How many lines in the records below contain "CELG"? Answer with the number alone.

>>>>>

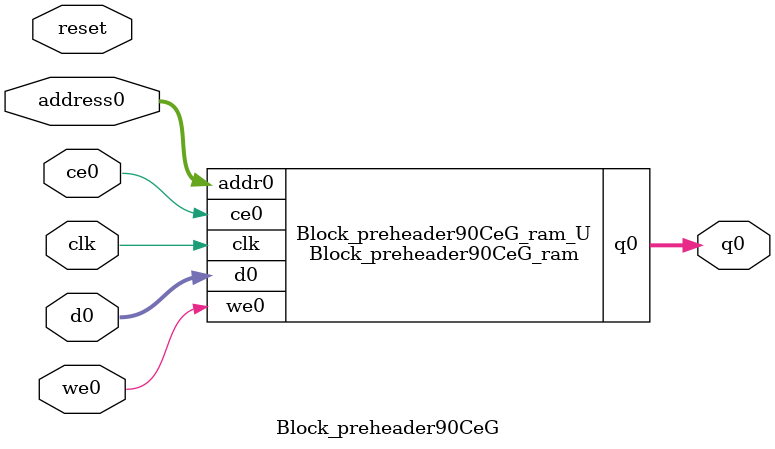
<source format=v>
`timescale 1 ns / 1 ps
module Block_preheader90CeG_ram (addr0, ce0, d0, we0, q0,  clk);

parameter DWIDTH = 4;
parameter AWIDTH = 8;
parameter MEM_SIZE = 162;

input[AWIDTH-1:0] addr0;
input ce0;
input[DWIDTH-1:0] d0;
input we0;
output reg[DWIDTH-1:0] q0;
input clk;

(* ram_style = "distributed" *)reg [DWIDTH-1:0] ram[0:MEM_SIZE-1];




always @(posedge clk)  
begin 
    if (ce0) begin
        if (we0) 
            ram[addr0] <= d0; 
        q0 <= ram[addr0];
    end
end


endmodule

`timescale 1 ns / 1 ps
module Block_preheader90CeG(
    reset,
    clk,
    address0,
    ce0,
    we0,
    d0,
    q0);

parameter DataWidth = 32'd4;
parameter AddressRange = 32'd162;
parameter AddressWidth = 32'd8;
input reset;
input clk;
input[AddressWidth - 1:0] address0;
input ce0;
input we0;
input[DataWidth - 1:0] d0;
output[DataWidth - 1:0] q0;



Block_preheader90CeG_ram Block_preheader90CeG_ram_U(
    .clk( clk ),
    .addr0( address0 ),
    .ce0( ce0 ),
    .we0( we0 ),
    .d0( d0 ),
    .q0( q0 ));

endmodule


</source>
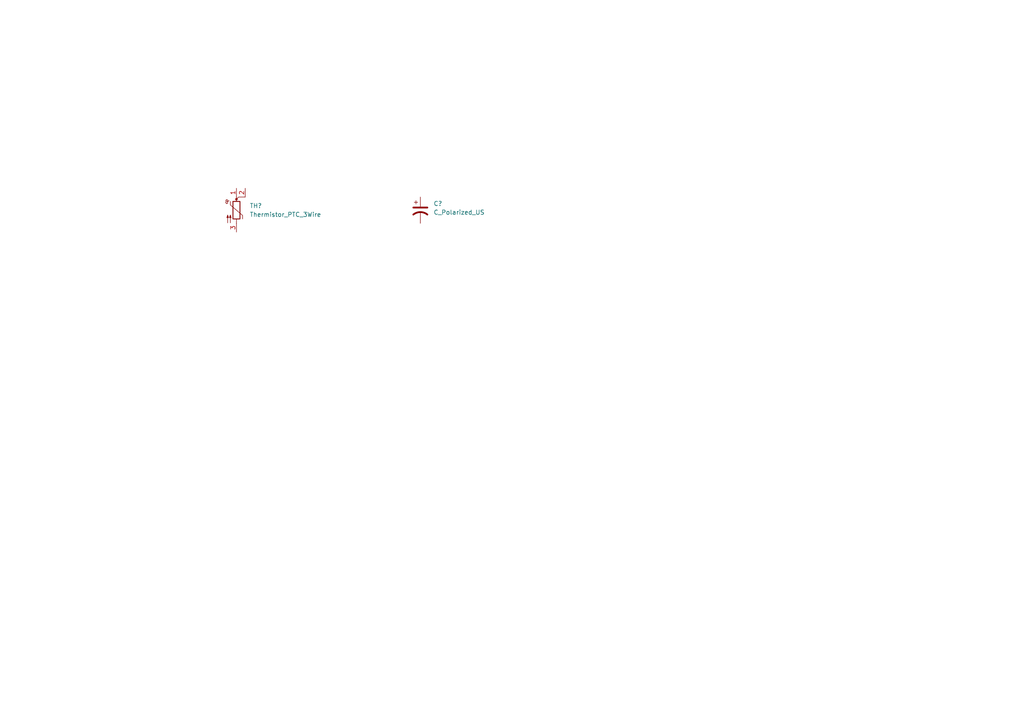
<source format=kicad_sch>
(kicad_sch (version 20211123) (generator eeschema)

  (uuid 16a9ae8c-3ad2-439b-8efe-377c994670c7)

  (paper "A4")

  


  (symbol (lib_id "Device:C_Polarized_US") (at 121.92 60.96 0) (unit 1)
    (in_bom yes) (on_board yes) (fields_autoplaced)
    (uuid 07838c19-bdee-4759-9a7b-a62a5deb9737)
    (property "Reference" "C?" (id 0) (at 125.73 59.0549 0)
      (effects (font (size 1.27 1.27)) (justify left))
    )
    (property "Value" "" (id 1) (at 125.73 61.5949 0)
      (effects (font (size 1.27 1.27)) (justify left))
    )
    (property "Footprint" "" (id 2) (at 121.92 60.96 0)
      (effects (font (size 1.27 1.27)) hide)
    )
    (property "Datasheet" "~" (id 3) (at 121.92 60.96 0)
      (effects (font (size 1.27 1.27)) hide)
    )
    (pin "1" (uuid 08fae221-7b6f-4c57-be73-6210c6206091))
    (pin "2" (uuid 9ad54c14-6dd1-4741-ab11-80a0275cae72))
  )

  (symbol (lib_id "Device:Thermistor_PTC_3Wire") (at 68.58 60.96 0) (unit 1)
    (in_bom yes) (on_board yes) (fields_autoplaced)
    (uuid c454102f-dc92-4550-9492-797fc8e6b49c)
    (property "Reference" "TH?" (id 0) (at 72.39 59.6899 0)
      (effects (font (size 1.27 1.27)) (justify left))
    )
    (property "Value" "Thermistor_PTC_3Wire" (id 1) (at 72.39 62.2299 0)
      (effects (font (size 1.27 1.27)) (justify left))
    )
    (property "Footprint" "" (id 2) (at 68.58 59.69 0)
      (effects (font (size 1.27 1.27)) hide)
    )
    (property "Datasheet" "~" (id 3) (at 68.58 59.69 0)
      (effects (font (size 1.27 1.27)) hide)
    )
    (pin "1" (uuid 4431c0f6-83ea-4eee-95a8-991da2f03ccd))
    (pin "2" (uuid 24b72b0d-63b8-4e06-89d0-e94dcf39a600))
    (pin "3" (uuid a6738794-75ae-48a6-8949-ed8717400d71))
  )

  (sheet_instances
    (path "/" (page "1"))
  )

  (symbol_instances
    (path "/07838c19-bdee-4759-9a7b-a62a5deb9737"
      (reference "C?") (unit 1) (value "C_Polarized_US") (footprint "")
    )
    (path "/c454102f-dc92-4550-9492-797fc8e6b49c"
      (reference "TH?") (unit 1) (value "Thermistor_PTC_3Wire") (footprint "")
    )
  )
)

</source>
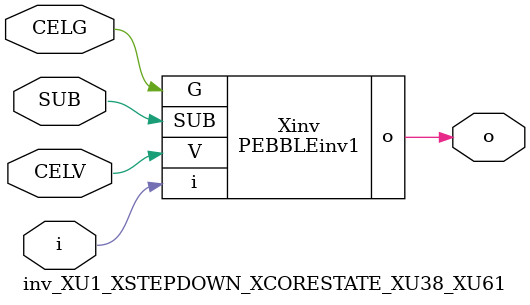
<source format=v>



module PEBBLEinv1 ( o, G, SUB, V, i );

  input V;
  input i;
  input G;
  output o;
  input SUB;
endmodule

//Celera Confidential Do Not Copy inv_XU1_XSTEPDOWN_XCORESTATE_XU38_XU61
//Celera Confidential Symbol Generator
//5V Inverter
module inv_XU1_XSTEPDOWN_XCORESTATE_XU38_XU61 (CELV,CELG,i,o,SUB);
input CELV;
input CELG;
input i;
input SUB;
output o;

//Celera Confidential Do Not Copy inv
PEBBLEinv1 Xinv(
.V (CELV),
.i (i),
.o (o),
.SUB (SUB),
.G (CELG)
);
//,diesize,PEBBLEinv1

//Celera Confidential Do Not Copy Module End
//Celera Schematic Generator
endmodule

</source>
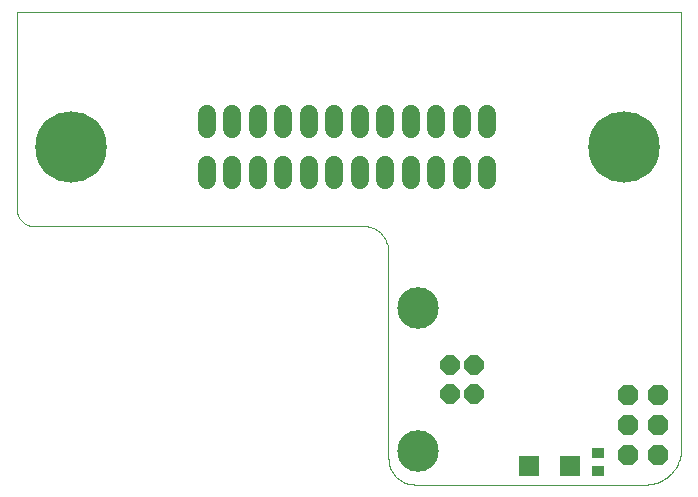
<source format=gts>
G75*
%MOIN*%
%OFA0B0*%
%FSLAX24Y24*%
%IPPOS*%
%LPD*%
%AMOC8*
5,1,8,0,0,1.08239X$1,22.5*
%
%ADD10C,0.0039*%
%ADD11C,0.0600*%
%ADD12C,0.2380*%
%ADD13OC8,0.0680*%
%ADD14OC8,0.0654*%
%ADD15C,0.1386*%
%ADD16R,0.0671X0.0671*%
%ADD17R,0.0434X0.0356*%
D10*
X011639Y008800D02*
X011696Y008798D01*
X011753Y008793D01*
X011810Y008783D01*
X011865Y008770D01*
X011920Y008754D01*
X011974Y008733D01*
X012026Y008710D01*
X012077Y008683D01*
X012125Y008653D01*
X012172Y008619D01*
X012216Y008583D01*
X012258Y008544D01*
X012297Y008502D01*
X012333Y008458D01*
X012367Y008411D01*
X012397Y008363D01*
X012424Y008312D01*
X012447Y008260D01*
X012468Y008206D01*
X012484Y008151D01*
X012497Y008096D01*
X012507Y008039D01*
X012512Y007982D01*
X012514Y007925D01*
X012514Y001050D01*
X012516Y000993D01*
X012521Y000936D01*
X012531Y000879D01*
X012544Y000824D01*
X012560Y000769D01*
X012581Y000715D01*
X012604Y000663D01*
X012631Y000613D01*
X012661Y000564D01*
X012695Y000517D01*
X012731Y000473D01*
X012770Y000431D01*
X012812Y000392D01*
X012856Y000356D01*
X012903Y000322D01*
X012952Y000292D01*
X013002Y000265D01*
X013054Y000242D01*
X013108Y000221D01*
X013163Y000205D01*
X013218Y000192D01*
X013275Y000182D01*
X013332Y000177D01*
X013389Y000175D01*
X021014Y000175D01*
X022264Y001300D02*
X022264Y015925D01*
X000139Y015925D01*
X000139Y009300D01*
X000141Y009256D01*
X000147Y009213D01*
X000156Y009171D01*
X000169Y009129D01*
X000186Y009089D01*
X000206Y009050D01*
X000229Y009013D01*
X000256Y008979D01*
X000285Y008946D01*
X000318Y008917D01*
X000352Y008890D01*
X000389Y008867D01*
X000428Y008847D01*
X000468Y008830D01*
X000510Y008817D01*
X000552Y008808D01*
X000595Y008802D01*
X000639Y008800D01*
X011639Y008800D01*
X021015Y000176D02*
X021081Y000174D01*
X021148Y000176D01*
X021214Y000182D01*
X021280Y000192D01*
X021346Y000205D01*
X021410Y000222D01*
X021474Y000242D01*
X021536Y000266D01*
X021597Y000294D01*
X021656Y000324D01*
X021713Y000358D01*
X021768Y000396D01*
X021822Y000436D01*
X021872Y000479D01*
X021921Y000525D01*
X021966Y000574D01*
X022009Y000625D01*
X022049Y000678D01*
X022086Y000734D01*
X022120Y000792D01*
X022150Y000851D01*
X022177Y000912D01*
X022201Y000974D01*
X022221Y001038D01*
X022237Y001103D01*
X022250Y001168D01*
X022259Y001234D01*
X022264Y001301D01*
D11*
X015814Y010315D02*
X015814Y010835D01*
X014964Y010835D02*
X014964Y010315D01*
X014114Y010315D02*
X014114Y010835D01*
X013264Y010835D02*
X013264Y010315D01*
X012414Y010315D02*
X012414Y010835D01*
X011564Y010835D02*
X011564Y010315D01*
X010714Y010315D02*
X010714Y010835D01*
X009864Y010835D02*
X009864Y010315D01*
X009014Y010315D02*
X009014Y010835D01*
X008164Y010835D02*
X008164Y010315D01*
X007314Y010315D02*
X007314Y010835D01*
X006464Y010835D02*
X006464Y010315D01*
X006464Y012015D02*
X006464Y012535D01*
X007314Y012535D02*
X007314Y012015D01*
X008164Y012015D02*
X008164Y012535D01*
X009014Y012535D02*
X009014Y012015D01*
X009864Y012015D02*
X009864Y012535D01*
X010714Y012535D02*
X010714Y012015D01*
X011564Y012015D02*
X011564Y012535D01*
X012414Y012535D02*
X012414Y012015D01*
X013264Y012015D02*
X013264Y012535D01*
X014114Y012535D02*
X014114Y012015D01*
X014964Y012015D02*
X014964Y012535D01*
X015814Y012535D02*
X015814Y012015D01*
D12*
X020349Y011425D03*
X001929Y011425D03*
D13*
X020514Y003175D03*
X021514Y003175D03*
X021514Y002175D03*
X020514Y002175D03*
X020514Y001175D03*
X021514Y001175D03*
D14*
X015369Y003183D03*
X014581Y003183D03*
X014581Y004167D03*
X015369Y004167D03*
D15*
X013514Y006045D03*
X013514Y001305D03*
D16*
X017200Y000800D03*
X018578Y000800D03*
D17*
X019514Y000625D03*
X019514Y001225D03*
M02*

</source>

<<<<<

> [Exercise response] 3